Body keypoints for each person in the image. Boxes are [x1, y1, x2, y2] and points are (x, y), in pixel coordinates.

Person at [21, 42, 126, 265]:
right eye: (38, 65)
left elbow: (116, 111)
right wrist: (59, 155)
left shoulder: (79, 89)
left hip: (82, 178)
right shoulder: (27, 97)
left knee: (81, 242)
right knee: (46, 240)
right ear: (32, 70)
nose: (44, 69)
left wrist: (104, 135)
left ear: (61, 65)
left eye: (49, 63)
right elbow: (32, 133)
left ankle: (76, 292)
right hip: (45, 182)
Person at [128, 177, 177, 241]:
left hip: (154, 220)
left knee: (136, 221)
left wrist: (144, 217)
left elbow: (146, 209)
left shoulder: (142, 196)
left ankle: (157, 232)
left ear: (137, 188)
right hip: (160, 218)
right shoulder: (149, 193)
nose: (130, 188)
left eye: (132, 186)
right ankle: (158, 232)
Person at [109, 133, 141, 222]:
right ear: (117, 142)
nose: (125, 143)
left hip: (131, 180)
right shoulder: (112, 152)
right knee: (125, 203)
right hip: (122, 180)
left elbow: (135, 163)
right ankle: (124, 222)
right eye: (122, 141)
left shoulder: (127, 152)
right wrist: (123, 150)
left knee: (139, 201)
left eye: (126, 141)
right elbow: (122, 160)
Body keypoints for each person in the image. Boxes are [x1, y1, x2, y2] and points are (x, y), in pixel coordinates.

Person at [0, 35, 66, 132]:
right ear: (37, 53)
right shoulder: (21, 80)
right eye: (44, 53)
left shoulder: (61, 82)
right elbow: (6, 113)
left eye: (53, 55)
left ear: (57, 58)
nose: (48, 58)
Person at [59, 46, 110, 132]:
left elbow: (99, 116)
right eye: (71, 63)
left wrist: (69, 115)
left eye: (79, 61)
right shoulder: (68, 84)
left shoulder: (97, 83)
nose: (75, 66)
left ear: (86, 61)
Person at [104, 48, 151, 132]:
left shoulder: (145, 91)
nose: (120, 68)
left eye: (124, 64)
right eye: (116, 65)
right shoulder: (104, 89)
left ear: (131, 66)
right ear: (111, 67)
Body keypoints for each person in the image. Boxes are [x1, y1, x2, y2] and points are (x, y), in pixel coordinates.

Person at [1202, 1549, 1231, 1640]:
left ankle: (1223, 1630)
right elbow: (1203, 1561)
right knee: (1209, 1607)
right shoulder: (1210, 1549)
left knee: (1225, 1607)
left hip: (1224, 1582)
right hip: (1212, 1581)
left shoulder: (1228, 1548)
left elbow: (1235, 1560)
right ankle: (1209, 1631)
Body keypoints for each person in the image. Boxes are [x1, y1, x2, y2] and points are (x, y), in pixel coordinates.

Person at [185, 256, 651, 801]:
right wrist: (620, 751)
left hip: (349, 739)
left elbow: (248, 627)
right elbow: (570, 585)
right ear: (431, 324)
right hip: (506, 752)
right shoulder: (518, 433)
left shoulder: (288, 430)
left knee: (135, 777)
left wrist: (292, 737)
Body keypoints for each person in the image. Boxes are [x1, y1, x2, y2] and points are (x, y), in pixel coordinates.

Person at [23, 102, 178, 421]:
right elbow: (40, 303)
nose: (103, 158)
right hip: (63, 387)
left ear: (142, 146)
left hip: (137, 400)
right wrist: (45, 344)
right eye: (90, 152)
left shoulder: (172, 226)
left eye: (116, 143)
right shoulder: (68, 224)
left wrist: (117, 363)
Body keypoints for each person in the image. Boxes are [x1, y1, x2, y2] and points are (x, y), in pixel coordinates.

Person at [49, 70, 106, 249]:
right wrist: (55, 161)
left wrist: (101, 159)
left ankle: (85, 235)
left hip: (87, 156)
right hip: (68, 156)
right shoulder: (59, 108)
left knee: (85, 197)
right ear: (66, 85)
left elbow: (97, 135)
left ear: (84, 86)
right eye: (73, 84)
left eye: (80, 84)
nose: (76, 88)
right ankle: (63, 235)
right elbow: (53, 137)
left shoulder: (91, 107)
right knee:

- ABOUT THIS EXERCISE: The answer must be every line of the entries that includes the word "nose".

- EXPECTED ANSWER:
nose: (44, 69)
nose: (130, 188)
nose: (125, 143)
nose: (48, 58)
nose: (75, 66)
nose: (120, 68)
nose: (103, 158)
nose: (76, 88)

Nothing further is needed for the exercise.